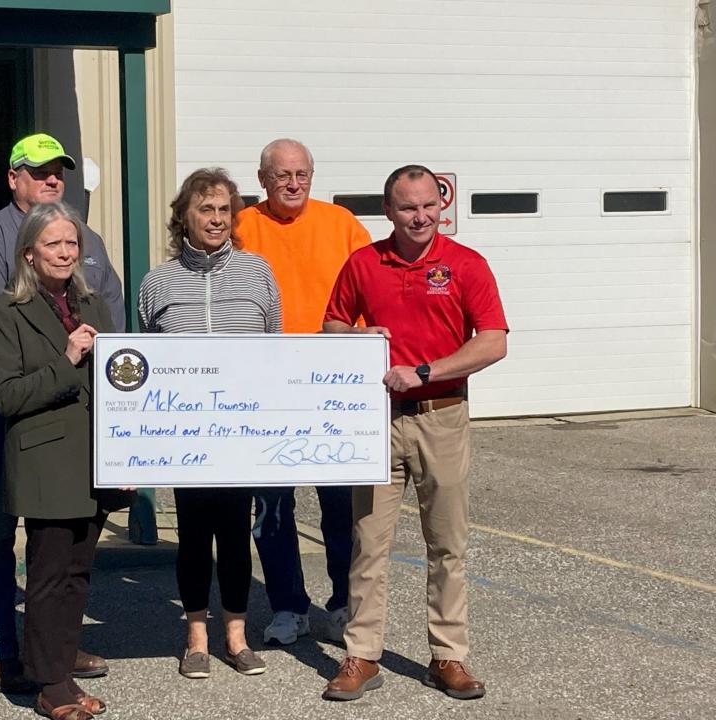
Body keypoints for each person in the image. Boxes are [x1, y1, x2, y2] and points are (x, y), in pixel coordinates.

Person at [321, 165, 508, 702]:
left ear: (440, 206)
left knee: (447, 543)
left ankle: (448, 656)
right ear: (389, 210)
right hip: (375, 419)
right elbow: (331, 324)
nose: (421, 216)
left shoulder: (466, 264)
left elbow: (493, 341)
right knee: (368, 542)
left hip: (442, 414)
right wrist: (358, 336)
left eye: (429, 205)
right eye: (408, 207)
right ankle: (362, 655)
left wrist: (427, 370)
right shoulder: (363, 263)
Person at [0, 133, 122, 691]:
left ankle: (54, 647)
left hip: (74, 398)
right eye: (40, 170)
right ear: (13, 178)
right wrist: (68, 354)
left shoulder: (85, 235)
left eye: (59, 171)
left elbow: (111, 310)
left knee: (65, 540)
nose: (53, 179)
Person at [138, 168, 281, 679]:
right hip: (186, 436)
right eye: (206, 209)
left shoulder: (258, 273)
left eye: (224, 210)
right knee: (195, 536)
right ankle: (196, 637)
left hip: (242, 434)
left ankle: (236, 636)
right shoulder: (157, 282)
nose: (216, 219)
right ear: (184, 217)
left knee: (236, 536)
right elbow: (143, 366)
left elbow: (276, 356)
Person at [0, 201, 114, 720]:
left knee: (78, 573)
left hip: (94, 462)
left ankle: (60, 669)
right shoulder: (4, 313)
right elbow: (7, 396)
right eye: (53, 243)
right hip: (45, 463)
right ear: (29, 253)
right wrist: (67, 360)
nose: (65, 252)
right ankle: (50, 683)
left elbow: (118, 389)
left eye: (71, 242)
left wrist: (125, 461)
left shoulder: (93, 304)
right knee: (49, 574)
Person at [237, 138, 371, 645]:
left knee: (339, 505)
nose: (292, 184)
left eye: (301, 175)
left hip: (329, 384)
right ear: (262, 178)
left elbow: (370, 287)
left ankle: (341, 604)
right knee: (272, 506)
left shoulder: (341, 223)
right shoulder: (243, 226)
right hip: (266, 385)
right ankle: (288, 606)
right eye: (281, 175)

→ **Task instructions**
Repeat each entry above exactly, passing over any images.

→ **Solution to the problem**
Body keypoints for each person in the image. Boxes are [x1, y1, x2, y2] and points are (x, y), in pixel coordinates.

Person at [321, 165, 508, 702]:
left ear: (440, 206)
left knee: (447, 543)
left ankle: (448, 656)
right ear: (389, 210)
right hip: (375, 419)
right elbow: (331, 324)
nose: (421, 216)
left shoulder: (466, 264)
left elbow: (493, 341)
right knee: (368, 542)
left hip: (442, 414)
right wrist: (358, 336)
left eye: (429, 205)
right eye: (408, 207)
right ankle: (362, 655)
left wrist: (427, 370)
right shoulder: (363, 263)
Person at [0, 133, 122, 691]:
left ankle: (54, 647)
left hip: (74, 398)
right eye: (40, 170)
right ear: (13, 178)
right wrist: (68, 354)
left shoulder: (85, 235)
left eye: (59, 171)
left elbow: (111, 310)
left knee: (65, 540)
nose: (53, 179)
Person at [138, 168, 281, 679]:
right hip: (186, 436)
right eye: (206, 209)
left shoulder: (258, 273)
left eye: (224, 210)
right knee: (195, 536)
right ankle: (196, 637)
left hip: (242, 434)
left ankle: (236, 636)
right shoulder: (157, 282)
nose: (216, 219)
right ear: (184, 217)
left knee: (236, 536)
right elbow: (143, 366)
left elbow: (276, 356)
Person at [0, 201, 114, 720]:
left knee: (78, 573)
left hip: (94, 462)
left ankle: (60, 669)
right shoulder: (4, 313)
right elbow: (7, 396)
right eye: (53, 243)
right hip: (45, 463)
right ear: (29, 253)
right wrist: (67, 360)
nose: (65, 252)
right ankle: (50, 683)
left elbow: (118, 389)
left eye: (71, 242)
left wrist: (125, 461)
left shoulder: (93, 304)
right knee: (49, 574)
Person at [237, 138, 371, 645]:
left knee: (339, 505)
nose: (292, 184)
left eye: (301, 175)
left hip: (329, 384)
right ear: (262, 178)
left elbow: (370, 287)
left ankle: (341, 604)
right knee: (272, 506)
left shoulder: (341, 223)
right shoulder: (243, 226)
right hip: (266, 385)
right ankle: (288, 606)
right eye: (281, 175)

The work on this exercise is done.